El Capitan scales up

As the U.S. welcomed the world’s first “true” exascale supercomputer last month, three predecessor machines for Lawrence Livermore's future exascale system El Capitan managed to rank highly on the latest Top500 List of the world’s most powerful supercomputers.

Despite being “testbed” machines for El Capitan, the National Nuclear Security Administration’s first exascale supercomputer, the three early access systems — rzVernal, Tioga and Tenaya — all ranked in the top 200 worldwide.

Of the three, rzVernal was the highest at No. 123, with a peak on the High Performance Linpack (HPL) benchmark of 4.1 petaflops (4.1 quadrillion floating point operatons per second) — the HPL score reflects system performance for solving a dense system of linear equations. Tioga placed No. 135 on the list, with a Linpack score of 3.67 petaflops (PF), and Tenaya achieved 2.86 PF, good enough for the No. 200 slot.

El Capitan is expected to surpass two exaflops (two quintillion floating point operations per second) after it is accepted at LLNL in 2023. With the addition of the new machines, LLNL now boasts nine systems on the bi-annual list, more than any other high performance computing center in the U.S.


The natural protein lanmodulin (depicted in navy blue) was bioengineered by a collaboration of scientists from LLNL and Penn State University to better scavenge and separate elements found in nuclear waste, such as the actinides and their lanthanide fission products. Image by Gauthier Deblonde/LLNL.

Going beyond Mother Nature

Lawrence Livermore scientists and collaborators at Penn State University are improving natural molecules that would help target specific radioactive elements that are found in nuclear waste or used in nuclear medicine.

Even the most effective molecules found in nature, which underwent billions of years of evolution, can still be improved for non-natural applications. The team bioengineered nature's most potent protein (lanmodulin) for lanthanides  — natural elements used in numerous items like computer hard drives and magnets — to make it even more selective for actinide elements. Actinides are radioactive metals that are present in nuclear waste, such as uranium, plutonium and americium.

The results improve the understanding of how natural compounds can interact with nuclear waste in the environment and could lead to new molecules for scavenging and detection of specific radioactive metals.

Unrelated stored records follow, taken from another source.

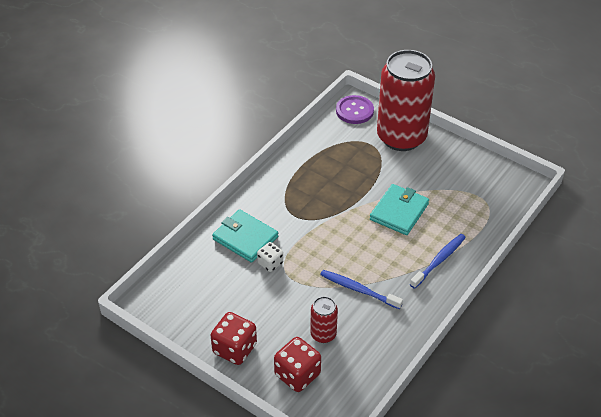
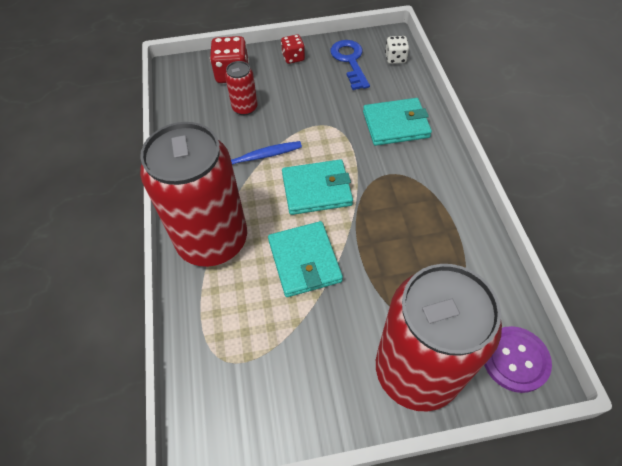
camera: 135 degrees right, 10 degrees up
red dice [210,312,257,365] -> red dice [281,34,305,64], size x0.61
white dice [257,242,283,272] -> white dice moved to [385,36,409,64]
blue toothbrush [410,234,466,289] -> red can [140,122,247,267]
none -> turquoise wallet [282,159,353,215]
none -> blue key [330,40,370,90]

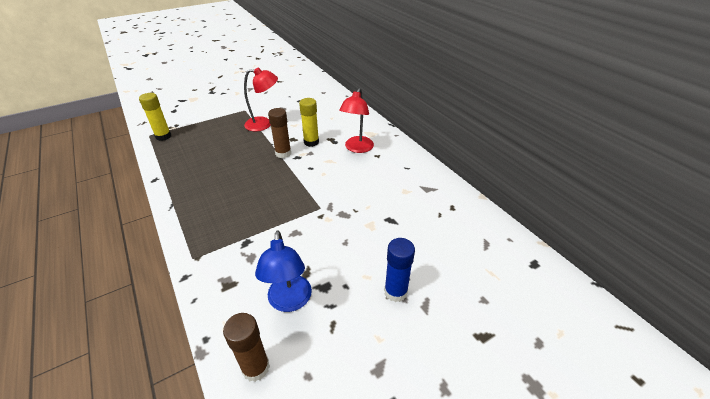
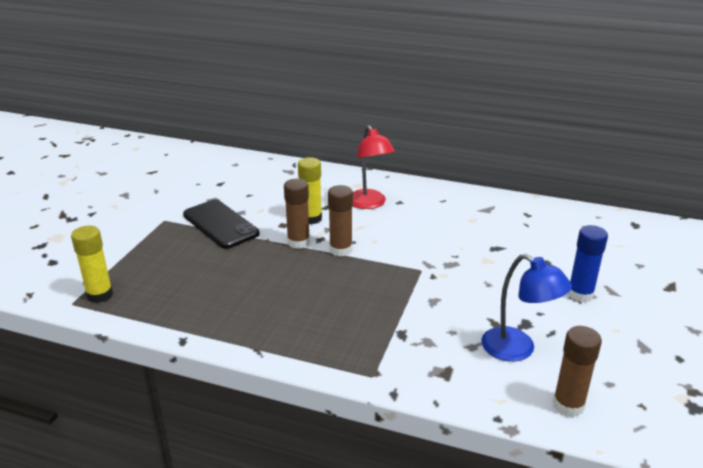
camera: 40 degrees left, 10 degrees down
red lamp [244,67,278,131] -> black phone [183,200,260,249]
none -> brown glue stick [328,185,353,256]

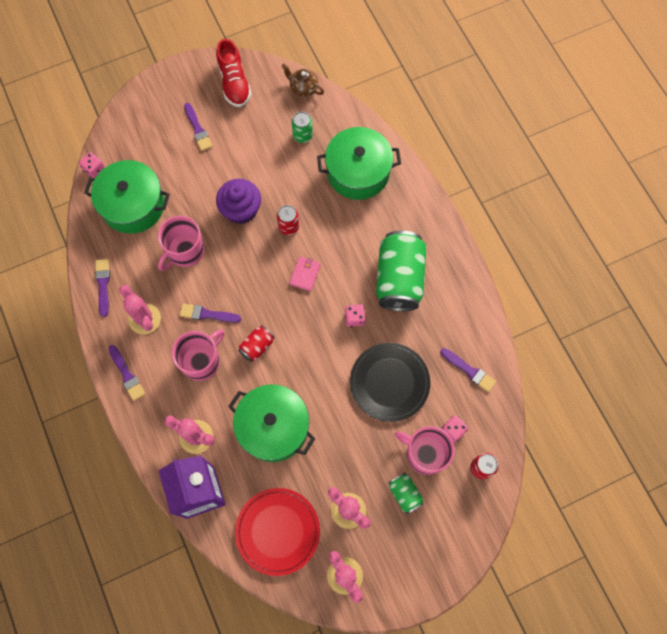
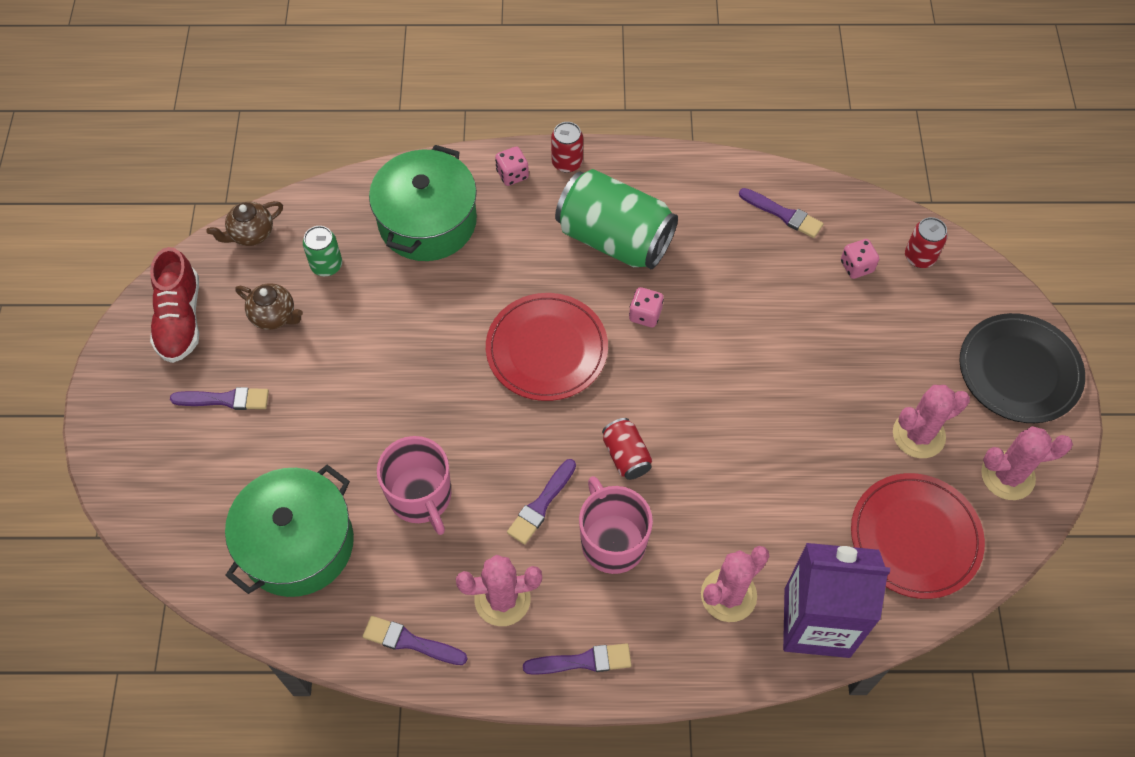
camera: 65 degrees left, 10 degrees down
pink dice [79,152,105,178] -> pink dice moved to [495,146,529,186]
red shoe [216,39,251,107] -> red shoe turned 75 degrees clockwise [150,247,199,363]
purple cupcake [216,179,261,224] -> none
green pot [228,384,315,462] -> none
red can [277,205,299,235] -> red can moved to [551,122,583,173]
pink wallet [289,257,321,291] -> red plate [486,293,608,401]
black plate [350,343,430,422] -> black plate moved to [959,313,1085,423]
green can [389,473,424,514] -> none
pink mug [394,426,455,475] -> none
purple brush [441,348,496,392] -> purple brush turned 60 degrees clockwise [739,188,823,238]
none -> brown teapot [235,283,303,330]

The team strategically designed, synthesized and characterized five variants of lanmodulin (LanM) to decipher and eventually improve its actinide-binding properties. Surprisingly, they found that the presence of water molecules that bridge the metal and protein molecule is particularly important for controlling the stability and metal preferences of the metal-protein complexes. This design principle allowed the scientists to improve the protein's ability to discriminate between actinide and lanthanide elements.


The Exascale Computing Facility Modernization project upgrades the electrical and mechanical capabilities of the Livermore Computing Center, which will enable the facility to deliver exascale-class computing service.

As modern as next week

The Department of Energy’s National Nuclear Security Administration announced the formal completion of construction on the Exascale Computing Facility Modernization project at the Lawrence Livermore National Laboratory. The project upgraded the electrical and mechanical capabilities of the Livermore Computing Center, which will enable the facility to power the first NNSA exascale system, named El Capitan, and to provide exascale-class computing service (of performance of at least one quintillion calculations per second) to LLNL, Los Alamos and Sandia National laboratories.

On May 5, NNSA approved the formal completion of construction and the beginning of the transition to operations – known as Critical Decision-4 under the Department of Energy’s process for planning and executing major construction projects. The project more than doubled the facility’s existing cooling capacity, which is now capable of absorbing enough heat to melt 28,000 tons of ice in a day. It also upgraded the existing 45 megawatt electrical system to 85 megawatts, an expansion that included new transmission lines, switches and substations.

The Lab held a ribbon cutting ceremony to celebrate the accomplishment on June 15.